With sophisticated printers now at her disposal, Peleg is dedicated to improving upon 3D print materials that are currently available to the public. The focus of her research involves the combination of flexible structures with flexible materials to create softer fabrics. Most of the materials she’s currently using look and behave like rubber; they’re soft, yet nothing like cotton, silk, or leather. Her collaboration with Moon Creative Lab develops sustainable materials for 3D printers that behave like fabrics and are still 100% reusable and recyclable. The traditional process to create a fashion collection results in tremendous waste, leftover fabric, and raw materials that are either buried or burned.

“I imagine all of our clothes can be recycled,” Peleg muses. “You just go to the store, give back your old t-shirt, and get a refund or credit for your next purchase based on the weight—or you can simply reuse your own material,” she emphasized. “You can do something else with it. You’ll have a spool of similar material to wool or cotton or silk, and you’ll be able to choose and reuse your materials over and over.”

 

 

Design manufacturing is now so fast that the latest trends can be released every day, which isn’t entirely unlike NFTs on the blockchain. When combined, you can produce an NFT garment with zero inventory, and sell as many pieces as you want. Peleg’s NFTs come with an unlockable folder containing the 3D printable files and a document explaining how to print and assemble your clothing. A virtual file is also included for your avatar to wear the very same garment in the metaverse. An augmented reality filter on Peleg’s Instagram offers the convenience of viewing her clothing in your own home, and if you don’t have access to a 3D printer, Peleg will print your garment in pieces and ship them to you. You also have the option to order the entire garment printed in her studio.
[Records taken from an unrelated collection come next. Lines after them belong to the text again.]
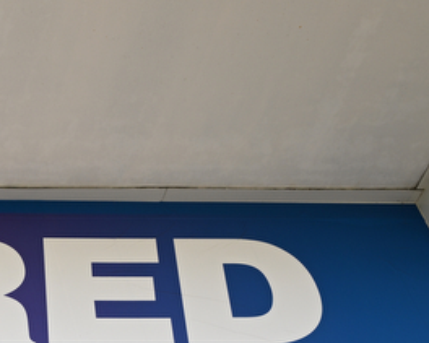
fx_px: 1178
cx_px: -179
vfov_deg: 15.2
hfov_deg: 18.7
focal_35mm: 93
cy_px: 532
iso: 80
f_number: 6.3
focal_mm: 25.5
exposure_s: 1/200
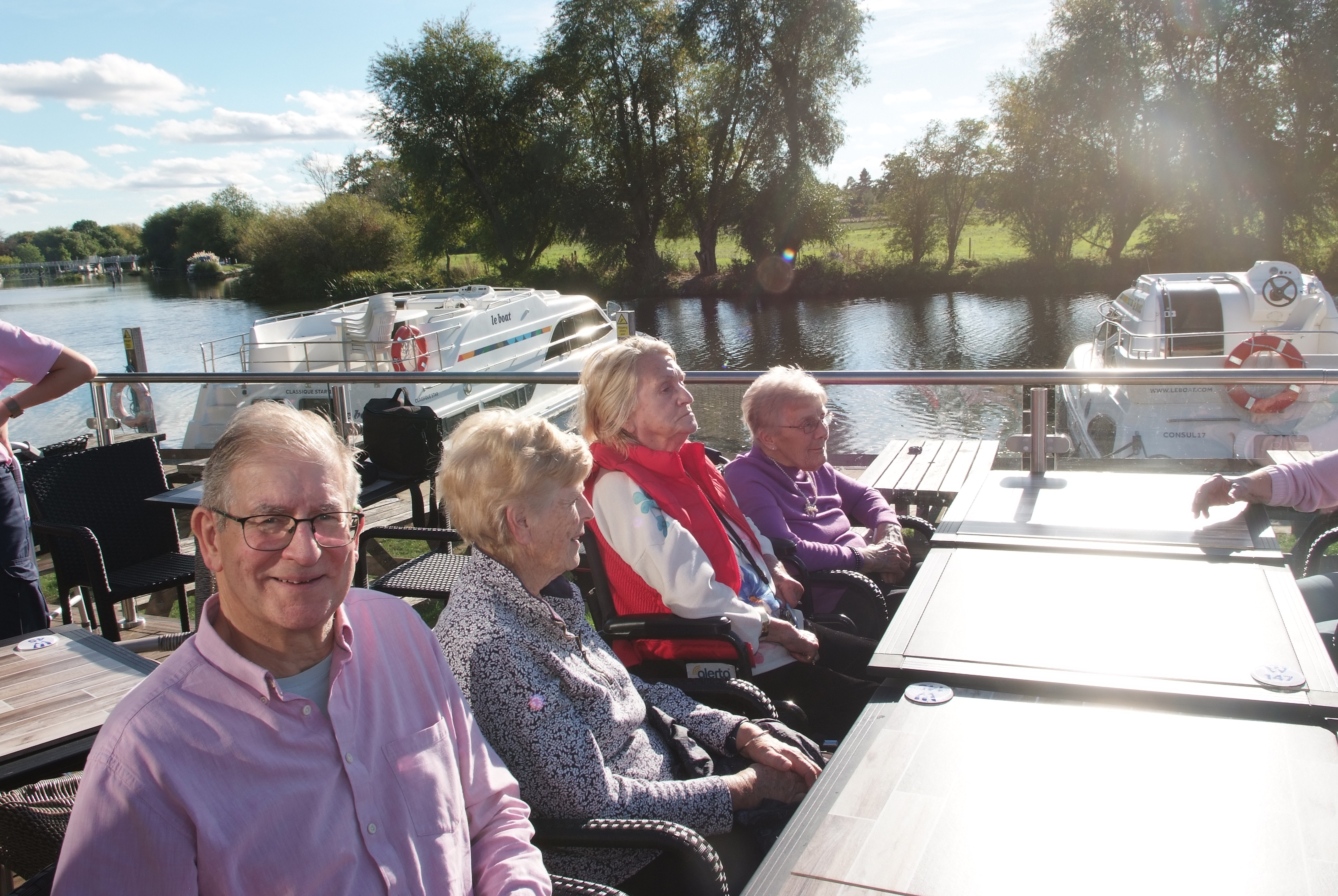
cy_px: 448
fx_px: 1079
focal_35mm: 29
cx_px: 669
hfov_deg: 63.6
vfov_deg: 45.1
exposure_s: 1/125
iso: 200
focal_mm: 19
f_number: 11
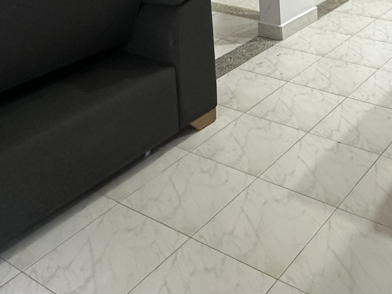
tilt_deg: -6.7
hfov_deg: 36.2
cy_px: -107
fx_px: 566
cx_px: 342
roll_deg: +1.4
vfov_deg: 24.6
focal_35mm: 50
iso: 400
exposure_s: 1/60
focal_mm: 2.22
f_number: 2.2
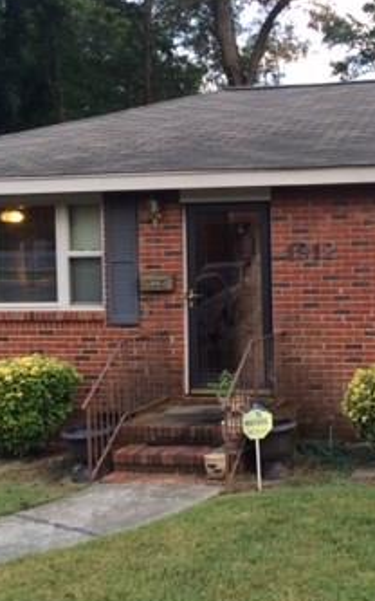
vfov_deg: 34.4
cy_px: 224
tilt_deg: -0.9
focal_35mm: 59
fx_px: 965
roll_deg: +1.6
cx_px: 308
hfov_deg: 21.7
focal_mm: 4.15
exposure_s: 1/60
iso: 40
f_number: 2.2
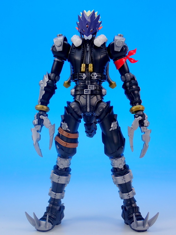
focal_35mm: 58
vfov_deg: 33.2
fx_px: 393
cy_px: 118
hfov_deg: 25.2
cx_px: 88
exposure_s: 1/10
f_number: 5
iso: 100
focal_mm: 10.35
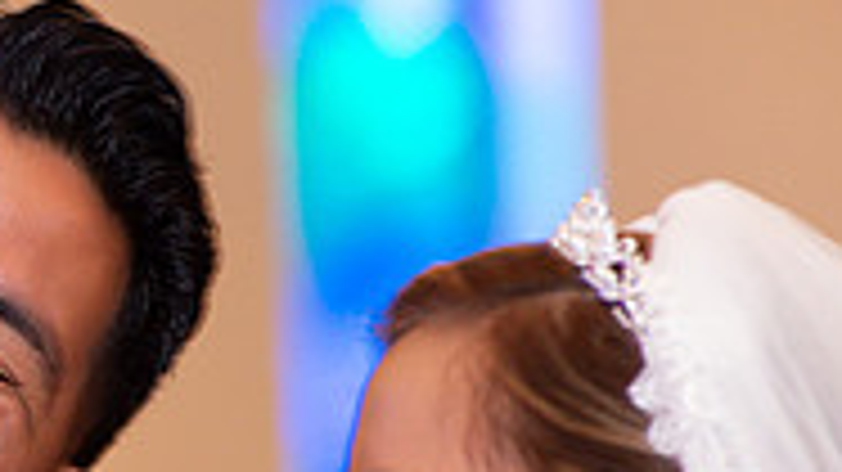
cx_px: 14
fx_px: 14506
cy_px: 423
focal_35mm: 650
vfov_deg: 1.9
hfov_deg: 3.3
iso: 1250
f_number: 4.5
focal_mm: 200
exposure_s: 1/60
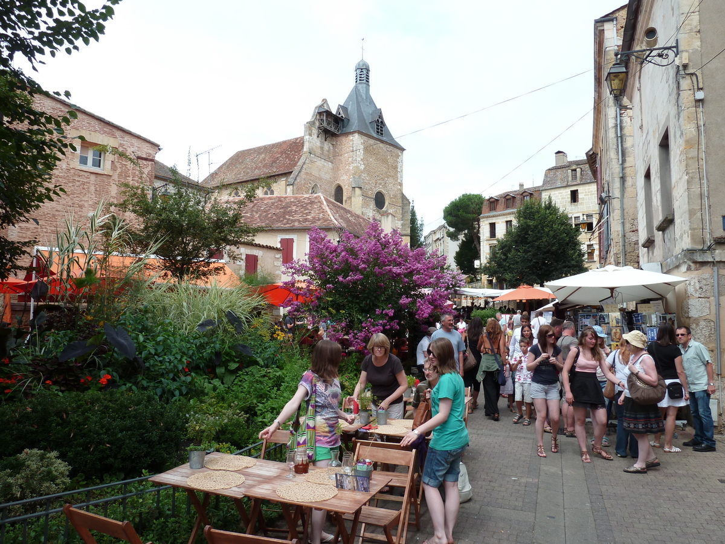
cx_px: 362
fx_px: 524
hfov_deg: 69.4
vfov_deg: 54.9
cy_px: 272
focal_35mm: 25
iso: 80
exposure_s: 1/320
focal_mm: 4.1
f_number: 4
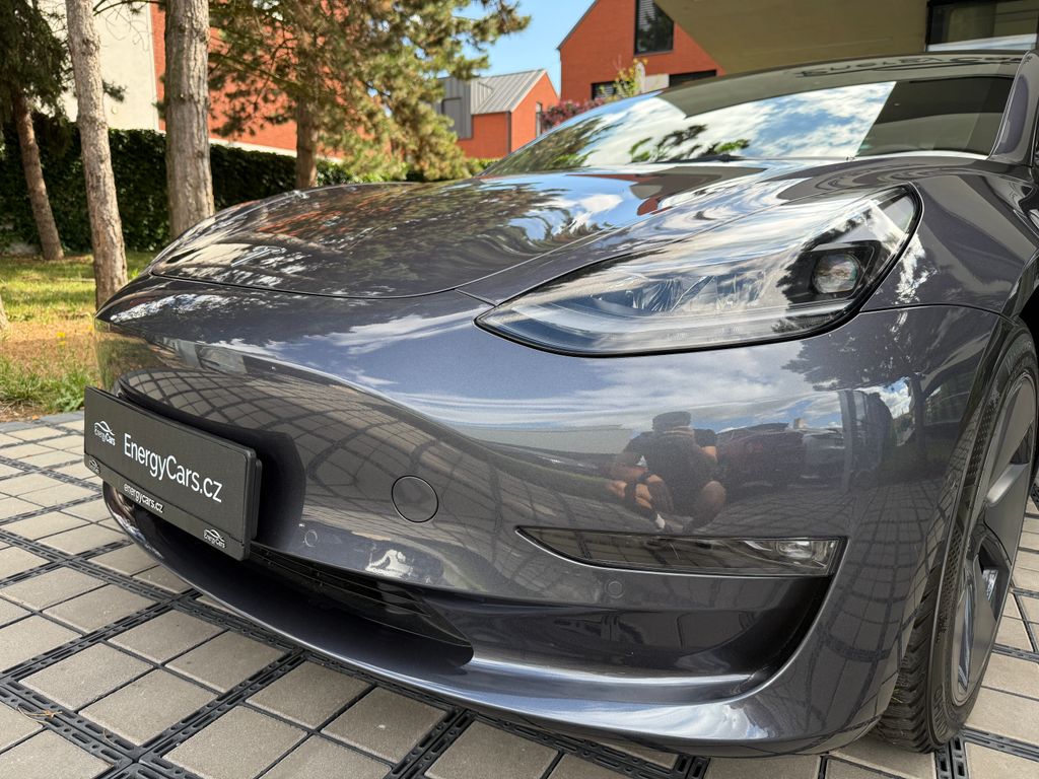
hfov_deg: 71.6
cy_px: 390
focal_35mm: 24
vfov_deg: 56.8
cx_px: 520
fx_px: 720
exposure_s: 1/878
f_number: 1.78
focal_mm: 6.76
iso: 100
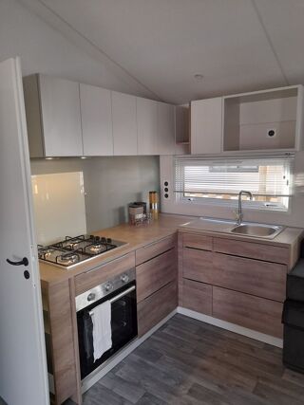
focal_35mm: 25
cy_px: 202
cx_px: 152
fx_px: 293
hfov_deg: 54.9
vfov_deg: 69.4
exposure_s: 1/60
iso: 200
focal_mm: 4.6
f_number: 2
“I believe the proof of provenance and ownership that NFTs offer will help revolutionize fashion, specifically digital and 3D-printable fashion,” Peleg says. “This will enable designers to sell their work directly to customers who will not only want to wear and promote their fashion in the metaverse, but will also print and wear them in the physical world. If you want to prove you own the Gucci bag with its NFT twin, you need to own both the digital and physical piece.”